── Exercise passage

So when Microsoft caught wind of this they (probably) laughed and Told IBM they'll need a doover for Xbox - what would eventually become Xenon - triple core running 6 threads at 3.2GHz, it was basically 3 PPEs modified and stiched together. No OoOE tho. They figured game devs will have their shit together enough to optimize themselves. It shared it's 512MB of GDDR3 memory with Xenos - the GPU of the system, though Xenos also had an extra 10MB for itself dedicated for Anti aliasing, namely 4xMSAA.
It doesn't take a genius to realize it makes more sense for multi-platform games to focus on PPE and since Xbox had more of those you can probably guess what ended up happening until RRoD took over, caused change in management and ruined everything for 360 while PS3 were digging themselves out, but that's it's own story.

────

▶ [Directions for this task]
In the passage about Xbox 360 hardware, how much extra memory did Xenos have for itself, and what was it for?

── Dataset entries

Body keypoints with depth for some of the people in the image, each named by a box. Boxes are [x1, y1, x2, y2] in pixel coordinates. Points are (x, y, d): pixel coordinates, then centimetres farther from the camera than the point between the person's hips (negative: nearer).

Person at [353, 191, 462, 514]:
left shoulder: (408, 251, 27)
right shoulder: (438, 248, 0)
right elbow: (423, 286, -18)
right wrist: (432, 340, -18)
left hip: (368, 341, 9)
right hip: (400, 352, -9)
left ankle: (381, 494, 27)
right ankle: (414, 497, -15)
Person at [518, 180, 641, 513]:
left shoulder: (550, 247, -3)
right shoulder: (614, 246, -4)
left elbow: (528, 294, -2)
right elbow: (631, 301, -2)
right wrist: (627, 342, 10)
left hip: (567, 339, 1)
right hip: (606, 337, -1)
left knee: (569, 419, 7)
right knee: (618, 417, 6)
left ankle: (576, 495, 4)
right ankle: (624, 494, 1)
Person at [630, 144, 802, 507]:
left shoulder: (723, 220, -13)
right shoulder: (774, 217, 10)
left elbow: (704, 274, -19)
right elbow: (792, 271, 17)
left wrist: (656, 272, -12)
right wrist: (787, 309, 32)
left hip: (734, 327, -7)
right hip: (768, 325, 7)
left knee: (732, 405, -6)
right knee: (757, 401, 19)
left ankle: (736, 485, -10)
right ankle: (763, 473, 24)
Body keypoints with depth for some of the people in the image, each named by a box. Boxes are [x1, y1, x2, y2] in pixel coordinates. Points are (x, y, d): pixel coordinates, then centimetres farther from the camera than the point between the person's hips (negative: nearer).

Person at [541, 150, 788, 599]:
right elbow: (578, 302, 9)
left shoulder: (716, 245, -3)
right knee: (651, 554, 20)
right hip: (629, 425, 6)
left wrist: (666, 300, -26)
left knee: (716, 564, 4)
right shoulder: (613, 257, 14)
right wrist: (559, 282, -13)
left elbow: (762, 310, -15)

────
── Dataset entries

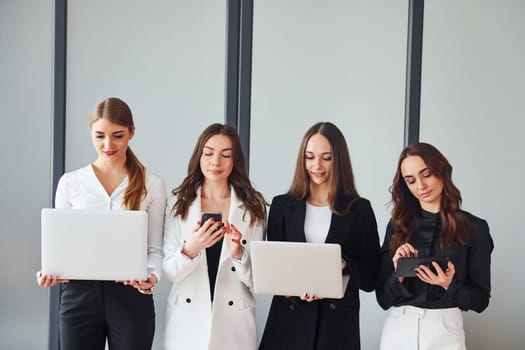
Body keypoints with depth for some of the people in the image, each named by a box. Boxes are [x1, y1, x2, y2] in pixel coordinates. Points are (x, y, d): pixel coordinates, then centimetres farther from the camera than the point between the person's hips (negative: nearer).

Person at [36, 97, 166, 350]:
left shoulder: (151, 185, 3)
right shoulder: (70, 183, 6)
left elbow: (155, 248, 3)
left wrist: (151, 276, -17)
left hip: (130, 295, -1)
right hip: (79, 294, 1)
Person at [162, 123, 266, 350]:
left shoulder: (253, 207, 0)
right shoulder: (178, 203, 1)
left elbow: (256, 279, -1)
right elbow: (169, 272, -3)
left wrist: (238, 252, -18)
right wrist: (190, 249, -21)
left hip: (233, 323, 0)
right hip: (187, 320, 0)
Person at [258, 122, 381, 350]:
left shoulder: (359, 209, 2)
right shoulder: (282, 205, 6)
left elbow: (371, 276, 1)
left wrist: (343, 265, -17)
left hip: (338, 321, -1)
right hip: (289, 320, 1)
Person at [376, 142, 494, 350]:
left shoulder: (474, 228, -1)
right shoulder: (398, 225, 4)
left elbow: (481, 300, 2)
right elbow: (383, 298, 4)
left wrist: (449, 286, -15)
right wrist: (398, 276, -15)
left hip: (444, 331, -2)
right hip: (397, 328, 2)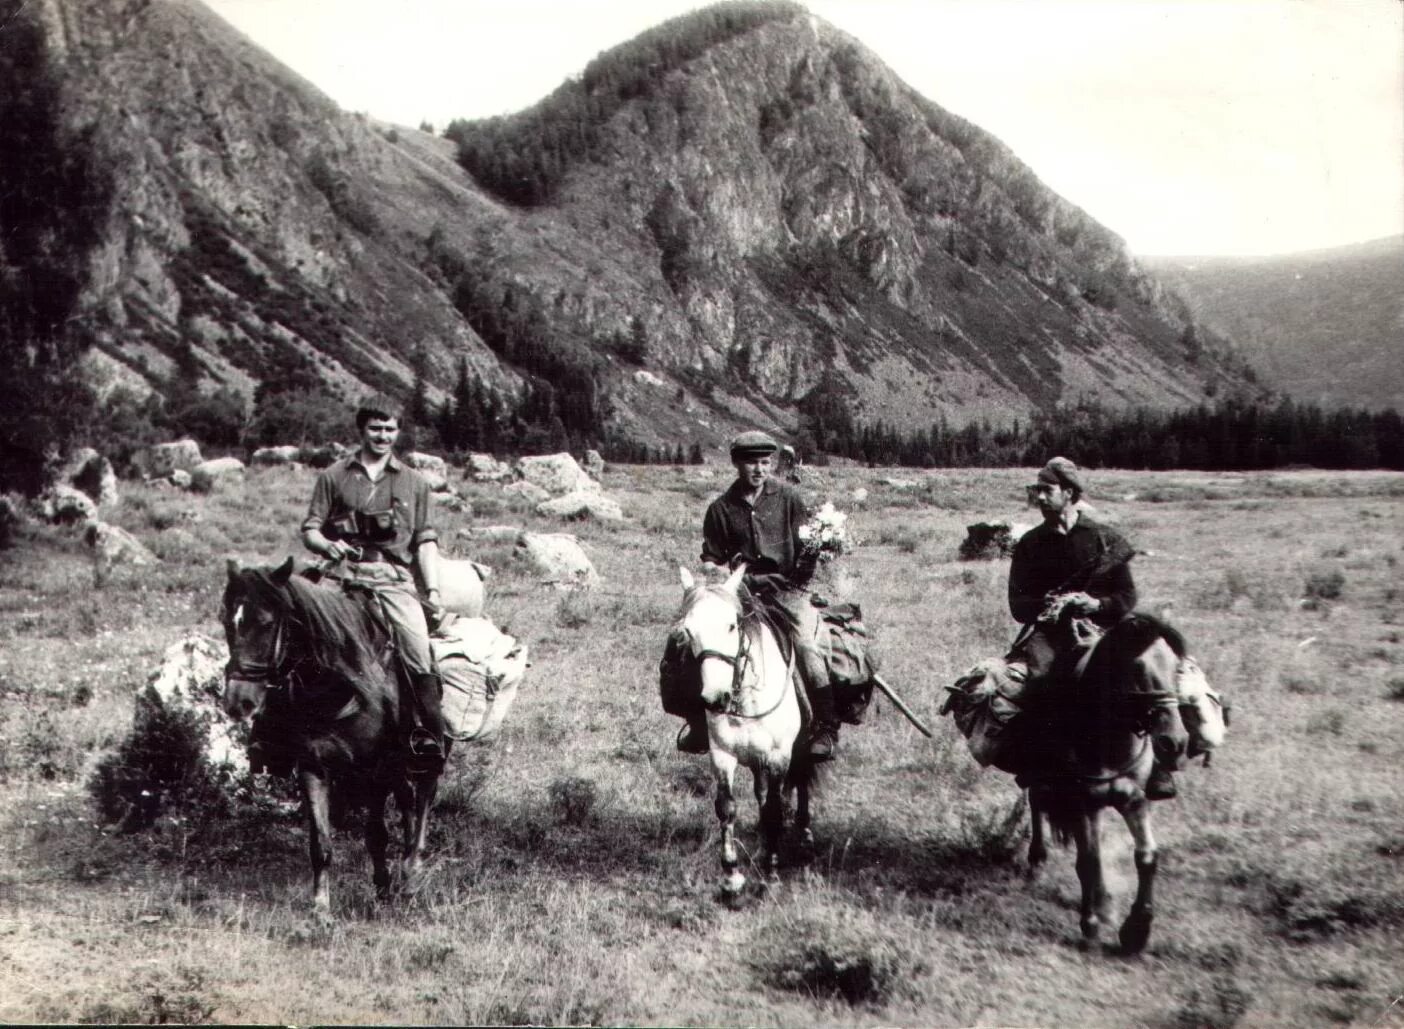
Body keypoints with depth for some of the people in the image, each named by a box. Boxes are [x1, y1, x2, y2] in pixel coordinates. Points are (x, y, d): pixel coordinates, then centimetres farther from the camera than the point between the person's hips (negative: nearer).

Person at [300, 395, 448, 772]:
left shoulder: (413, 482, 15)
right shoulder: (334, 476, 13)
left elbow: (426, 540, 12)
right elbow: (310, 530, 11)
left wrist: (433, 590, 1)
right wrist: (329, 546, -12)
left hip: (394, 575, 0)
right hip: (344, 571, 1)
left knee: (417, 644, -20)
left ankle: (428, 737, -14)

────

▶ [Response box]
Xenos had an extra 10MB dedicated to anti-aliasing, namely 4xMSAA.